Elixir, Ecto and Heroku Postgres: unverified SSL certificates

Or attempting to trace warnings with Erlang

September 24, 2021

This one took me a bit of time to sort out so I figured I’d write a blog post about it in case it can help someone else.

I have a Phoenix Elixir application that I recently deployed on one of my servers. While it’s running smooth, I was bugged by the following warning that was showing only in production when starting the app:

[warn] Description: 'Authenticity is not established by certificate path validation'
     Reason: 'Option {verify, verify_peer} and cacertfile/cacerts is missing'

This message was repeated 10 times during boot. Spoiler, 10 is also my Ecto :pool_size, but I didn’t think about that right away.

There was no context around that, and since the app interacts with quite a few things over SSL, it could have come from a lot of places.

Tracing warnings in Elixir: investigation and delusion

My first reflex was to look for something similar to Node.js’ --trace-warnings option. This will add a stack trace to all warnings, making it very easy to track where they’re from and address them.

Sadly, I couldn’t find anything similar with Elixir and Erlang. I resorted to asking on Elixir Forum, only to get confirmation that this wasn’t possible.

Compiling Erlang?

The line that logged that warning was easy to find in the Erlang ssl module, but that didn’t help me identifying what code path triggers it.

I thought about compiling Erlang with a patch that raises an exception instead of logging a warning there. While that wouldn’t be the quickest solution, it would definitely make it obvious what’s triggering that peer validation warning.

What was bugging me was that I was seeing this warning only in production, not on my development machine. And I didn’t really like the idea of compiling my patched Erlang in production to debug in production…

Note: I didn’t end up compiling Erlang to trace the warning that way, because I was lucky to find after some trial and error what was causing it.

That being said, if you run into the same kind of issue and don’t find any alternative, this is guaranteed to give you an answer, so it’s probably worth the effort at that point!

Going for a walk

I didn’t actually go for a walk, but that’s the kind of thoughts that usually happen when you take a walk, or when you’re under the shower, so I would have probably gotten that idea earlier if I did.

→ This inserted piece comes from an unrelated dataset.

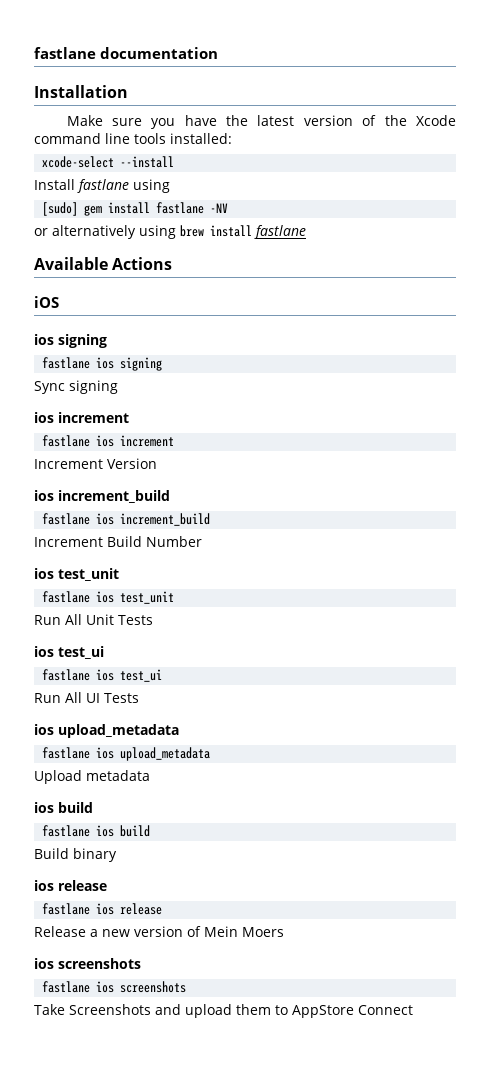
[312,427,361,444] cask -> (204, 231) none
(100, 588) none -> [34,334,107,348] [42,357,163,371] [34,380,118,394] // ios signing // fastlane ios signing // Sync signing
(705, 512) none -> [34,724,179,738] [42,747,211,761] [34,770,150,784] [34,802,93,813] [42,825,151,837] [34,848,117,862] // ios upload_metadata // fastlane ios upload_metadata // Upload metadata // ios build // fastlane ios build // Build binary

If it’s happening only in production, it’s probably coming from one of the production environment variables!

For some reason, until then, I was focused on finding if there was something odd about my Erlang build in production, or the CA certificates configuration on the server, and while it could have come from there, environment variables were an easy one to test.

So I configure my local machine with the production environment variables, and bingo! I can repro the warning.

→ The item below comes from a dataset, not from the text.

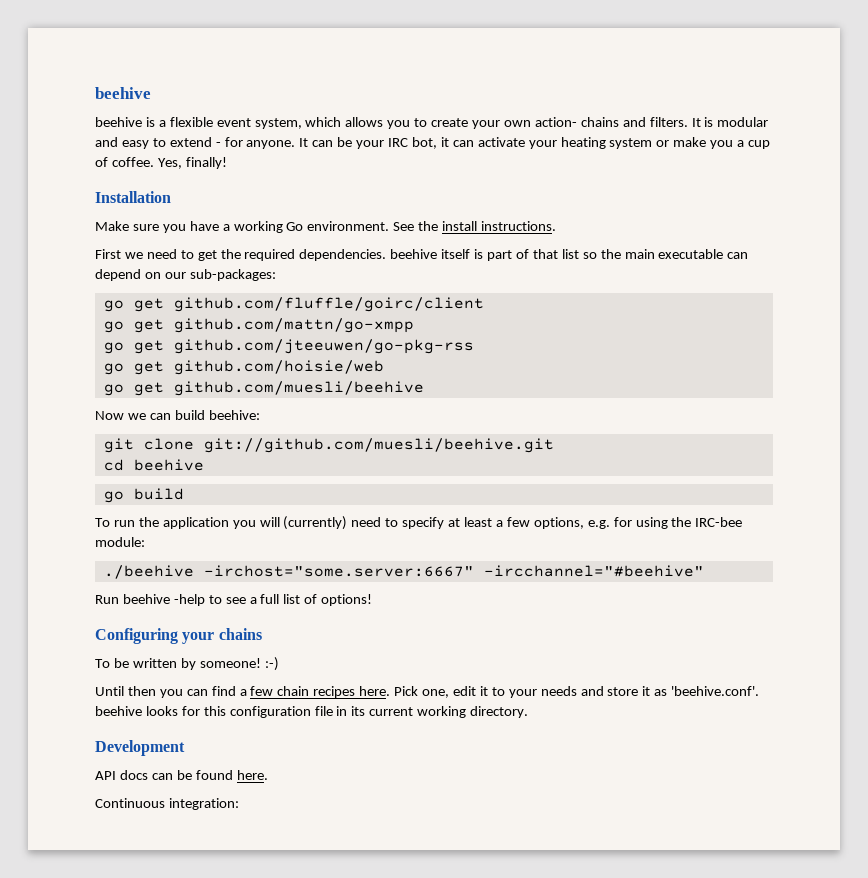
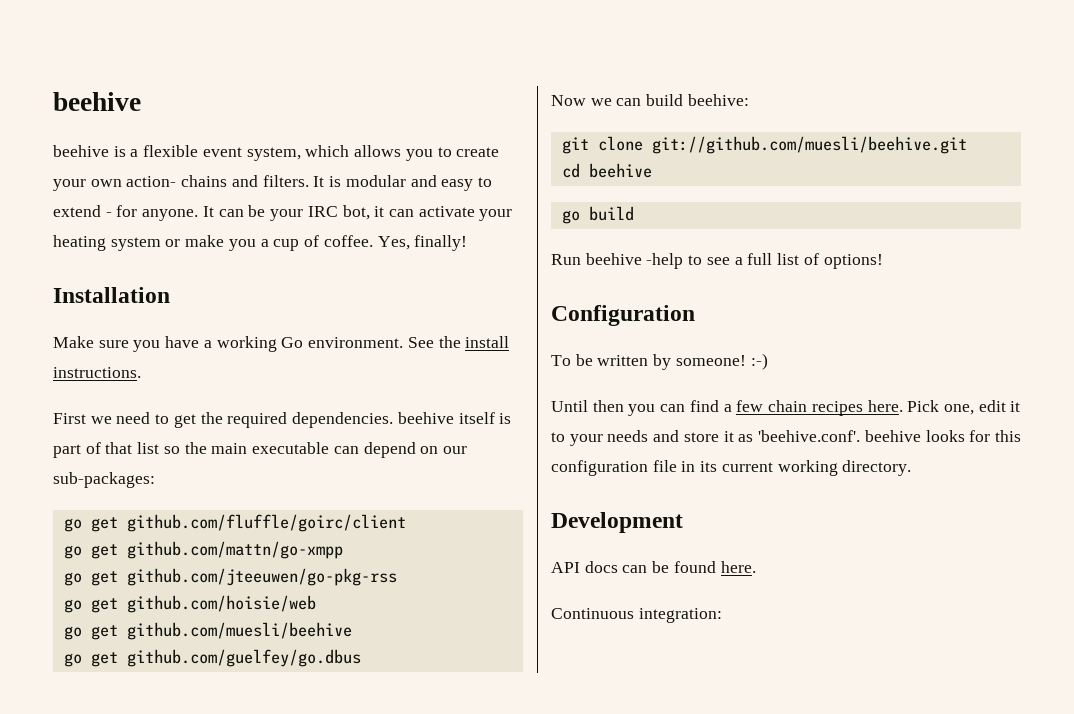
(424, 388) none -> [63,649,361,667] // go get github.com/guelfey/go.dbus
[95,516,743,530] [95,537,145,547] [103,565,704,579] // To run the application you will (currently) need to specify at least a few options, e.g. for using the IRC-bee module: // ./beehive -irchost="some.server:6667" -ircchannel="#beehive" -> (634, 213) none
[95,628,262,644] Configuring your chains -> [551,305,695,326] Configuration

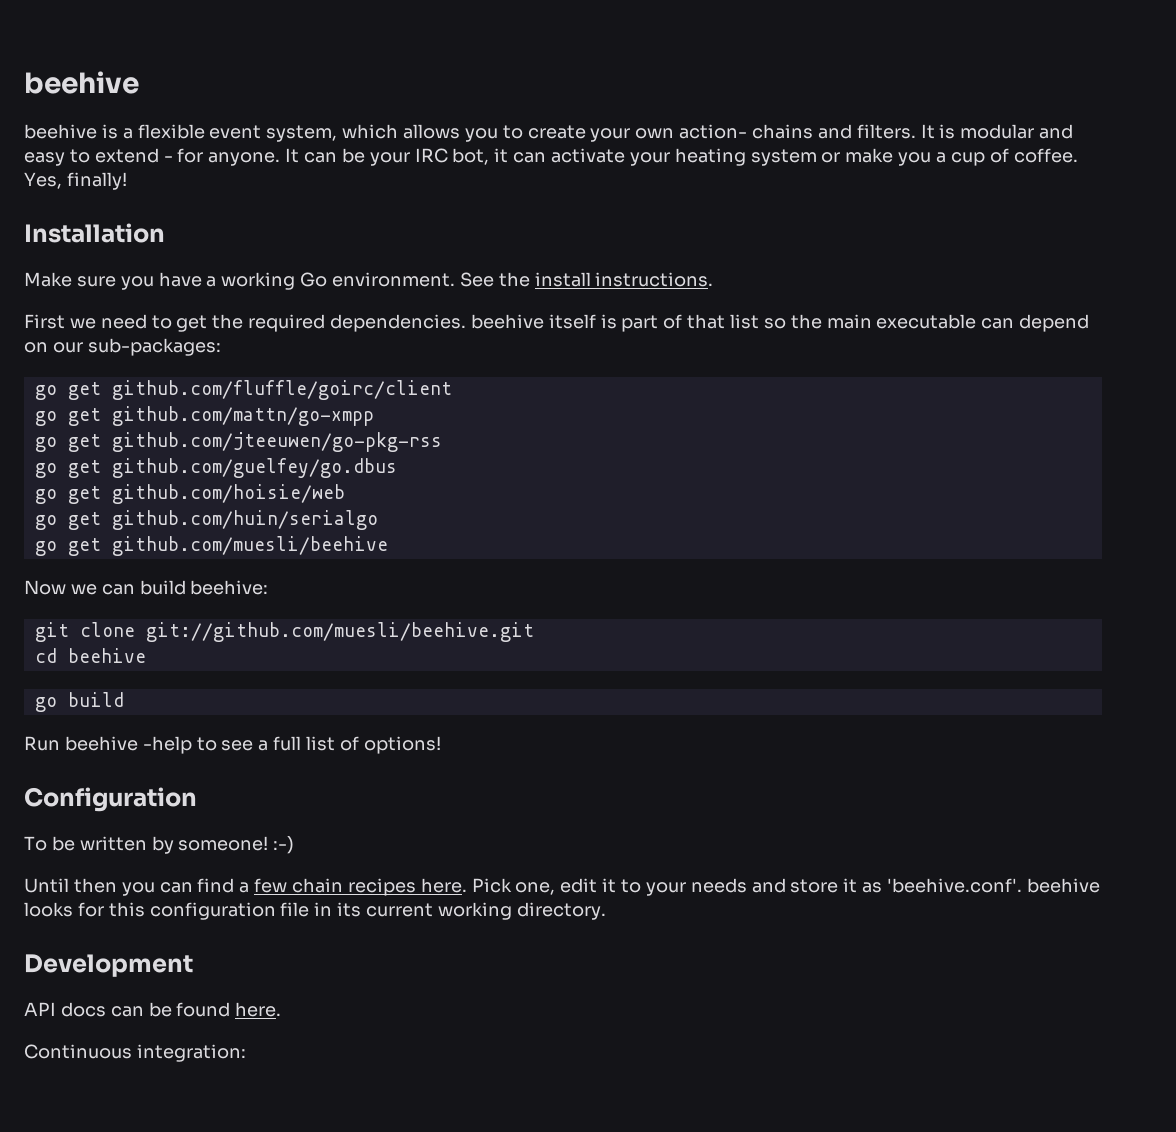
(397, 577) none -> [34,458,397,478] // go get github.com/guelfey/go.dbus
[126,622,352,640] [63,649,361,667] github.com/muesli/beehive // go get github.com/guelfey/go.dbus -> [111,510,378,530] [34,536,388,556] github.com/huin/serialgo // go get github.com/muesli/beehive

At that point it becomes very obvious to me that my database connection is the culprit, because it’s the only thing in the environment that’s related to SSL in a way or another.

Heroku Postgres and SSL certificate verification

Now that I found the offender, it’s easier to look for a specific solution. The first result on Google for heroku postgres ssl verify is this page on the Heroku support website.

Since for some reason it requires to be logged in with an Heroku account to view it, I’ll just quote the relevant part here:

Heroku Postgres does not currently support verifiable certificates. Our certificates will change when the underlying hardware has issues and we move your database away from it.

Sweet. So it’s actually “intended” that I get a SSL verification warning when connecting to my Heroku Postgres database over SSL.

But knowing that is not enough for me. Now I identified that this warning was acceptable and doesn’t need to be fixed per se, I need to mute it, so that it doesn’t adds noise to the logs.

This is particularly important because otherwise, I would hardly notice a new SSL verification warning that would appears in another potentially more critical part of the codebase, leaving me with vulnerabilities.

Muting this particular warning

As we saw earlier, for that warning to show up, we need the SSL connection’s verify to be set to verify_none, and the ssl_logger's level to be configured to show warnings.

The default value of verify in the ssl module is indeed verify_none, and Ecto doesn’t seem to alter it by default. Also the default log_level of the ssl_logger is set to notice, which is why we’re seeing that warning.

It seems that my only option here is to configure the SSL connection specifically for my Ecto repository to have a log level of :error:

config :myapp, MyApp.Repo,
  ssl_opts: [log_level: :error]

Edit: it was brought to my attention that just two months after I wrote this post, Erlang/OTP introduced a better solution for this. Now:

A warning will be emitted unless verify_none is explicitly configured.

This means that even if ssl_opts: [verify: :verify_none] is the default behavior, explicitly setting it will now mute the warning. 🎉

config :myapp, MyApp.Repo,
  ssl_opts: [verify: :verify_none]

This avoids messing around with the logger as I originally explained below.

It took more hours than I’m willing to admit to come up with this patch that turns out to be trivial. So I’m trying to feel better about myself by spending even more hours writing a blog post about it to explain all the details and subtleties. 😅

If you’re here to try and solve an unverified warning issue, or trace warnings with Elixir and Erlang in general, I hoped that it was useful to you. Have a wonderful day!